**Page-level text extractions:**

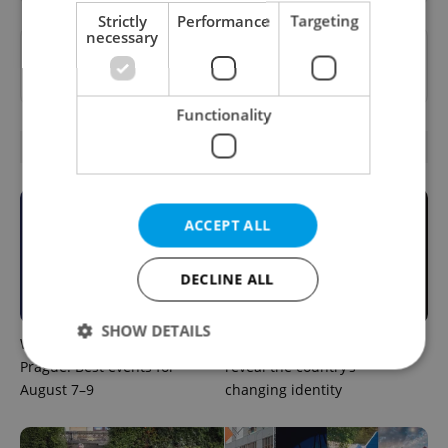
Strictly
Performance
Targeting
necessary
Want to see more from us? Select Expats.cz
as a
preferred source
on Google.
Functionality
RELATED ARTICLES
ACCEPT ALL
DECLINE ALL
SHOW DETAILS
What to do this weekend in
6 new Czech films that
Prague: Best events for
reveal the country’s
August 7–9
changing identity
Strictly necessary
Performance
Targeting
Functionality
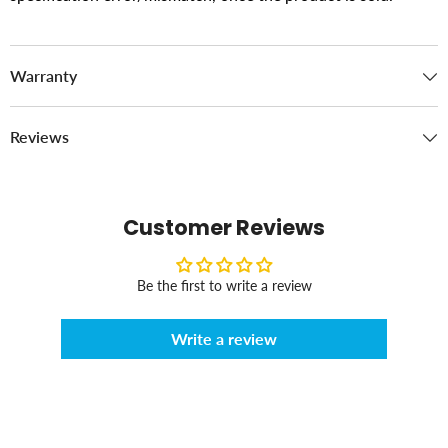
Warranty
Reviews
Customer Reviews
Be the first to write a review
Write a review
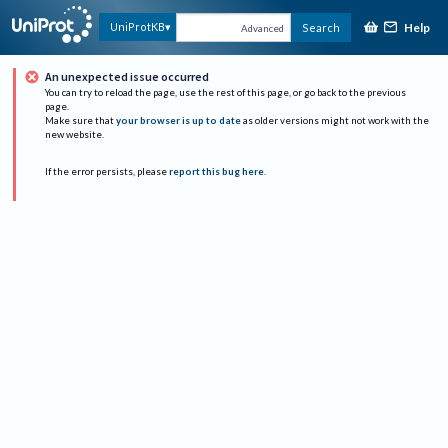
Help
UniProtKB
Search
Advanced
An unexpected issue occurred
You can try to reload the page, use the rest of this page, or go back to the previous
page.
Make sure that
your browser is up to date
as older versions might not work with the
new website.
If the error persists, please
report this bug here
.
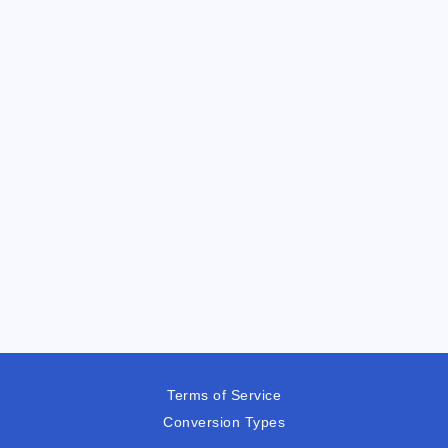
Terms of Service
Conversion Types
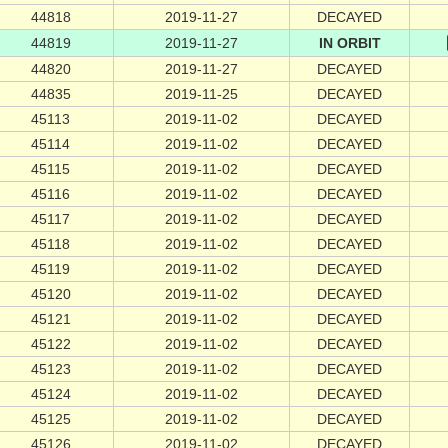
44818
2019-11-27
DECAYED
44819
2019-11-27
IN ORBIT
44820
2019-11-27
DECAYED
44835
2019-11-25
DECAYED
45113
2019-11-02
DECAYED
45114
2019-11-02
DECAYED
45115
2019-11-02
DECAYED
45116
2019-11-02
DECAYED
45117
2019-11-02
DECAYED
45118
2019-11-02
DECAYED
45119
2019-11-02
DECAYED
45120
2019-11-02
DECAYED
45121
2019-11-02
DECAYED
45122
2019-11-02
DECAYED
45123
2019-11-02
DECAYED
45124
2019-11-02
DECAYED
45125
2019-11-02
DECAYED
45126
2019-11-02
DECAYED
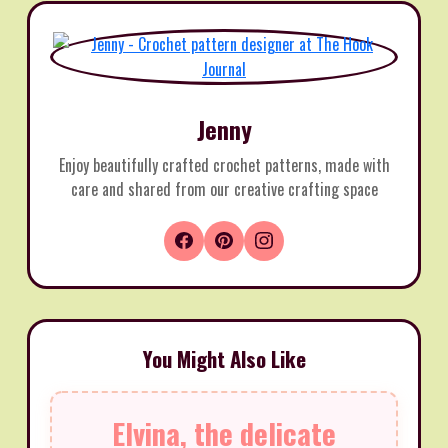
Jenny
Enjoy beautifully crafted crochet patterns, made with
care and shared from our creative crafting space
You Might Also Like
Elvina, the delicate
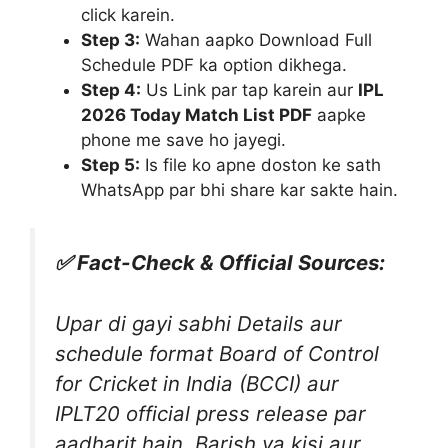
click karein.
Step 3:
Wahan aapko Download Full
Schedule PDF ka option dikhega.
Step 4:
Us Link par tap karein aur
IPL
2026 Today Match List PDF
aapke
phone me save ho jayegi.
Step 5:
Is file ko apne doston ke sath
WhatsApp par bhi share kar sakte hain.
✅ Fact-Check & Official Sources:
Upar di gayi sabhi Details aur
schedule format Board of Control
for Cricket in India (BCCI) aur
IPLT20 official press release par
aadharit hain. Barish ya kisi aur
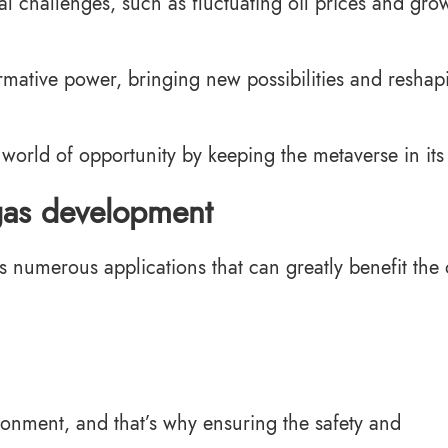
l challenges, such as fluctuating oil prices and gro
rmative power, bringing new possibilities and reshap
world of opportunity by keeping the metaverse in it
 gas development
s numerous applications that can greatly benefit the 
ronment, and that’s why ensuring the safety and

**What to work on:** Repeat each entry exactly as given; no pictures belong in the copy.

**Response to this exercise:**
Strictly
Performance
Targeting
necessary
Want to see more from us? Select Expats.cz
as a
preferred source
on Google.
Functionality
RELATED ARTICLES
ACCEPT ALL
DECLINE ALL
SHOW DETAILS
What to do this weekend in
6 new Czech films that
Prague: Best events for
reveal the country’s
August 7–9
changing identity
Strictly necessary
Performance
Targeting
Functionality
Warranty
Reviews
Customer Reviews
Be the first to write a review
Write a review
Help
UniProtKB
Search
Advanced
An unexpected issue occurred
You can try to reload the page, use the rest of this page, or go back to the previous
page.
Make sure that
your browser is up to date
as older versions might not work with the
new website.
If the error persists, please
report this bug here
.
Terms of Service
Conversion Types
44818
2019-11-27
DECAYED
44819
2019-11-27
IN ORBIT
44820
2019-11-27
DECAYED
44835
2019-11-25
DECAYED
45113
2019-11-02
DECAYED
45114
2019-11-02
DECAYED
45115
2019-11-02
DECAYED
45116
2019-11-02
DECAYED
45117
2019-11-02
DECAYED
45118
2019-11-02
DECAYED
45119
2019-11-02
DECAYED
45120
2019-11-02
DECAYED
45121
2019-11-02
DECAYED
45122
2019-11-02
DECAYED
45123
2019-11-02
DECAYED
45124
2019-11-02
DECAYED
45125
2019-11-02
DECAYED
45126
2019-11-02
DECAYED
Jenny
Enjoy beautifully crafted crochet patterns, made with
care and shared from our creative crafting space
You Might Also Like
Elvina, the delicate
click karein.
Step 3:
Wahan aapko Download Full
Schedule PDF ka option dikhega.
Step 4:
Us Link par tap karein aur
IPL
2026 Today Match List PDF
aapke
phone me save ho jayegi.
Step 5:
Is file ko apne doston ke sath
WhatsApp par bhi share kar sakte hain.
✅ Fact-Check & Official Sources:
Upar di gayi sabhi Details aur
schedule format Board of Control
for Cricket in India (BCCI) aur
IPLT20 official press release par
aadharit hain. Barish ya kisi aur
l challenges, such as fluctuating oil prices and gro
rmative power, bringing new possibilities and reshap
world of opportunity by keeping the metaverse in it
 gas development
s numerous applications that can greatly benefit the 
ronment, and that’s why ensuring the safety and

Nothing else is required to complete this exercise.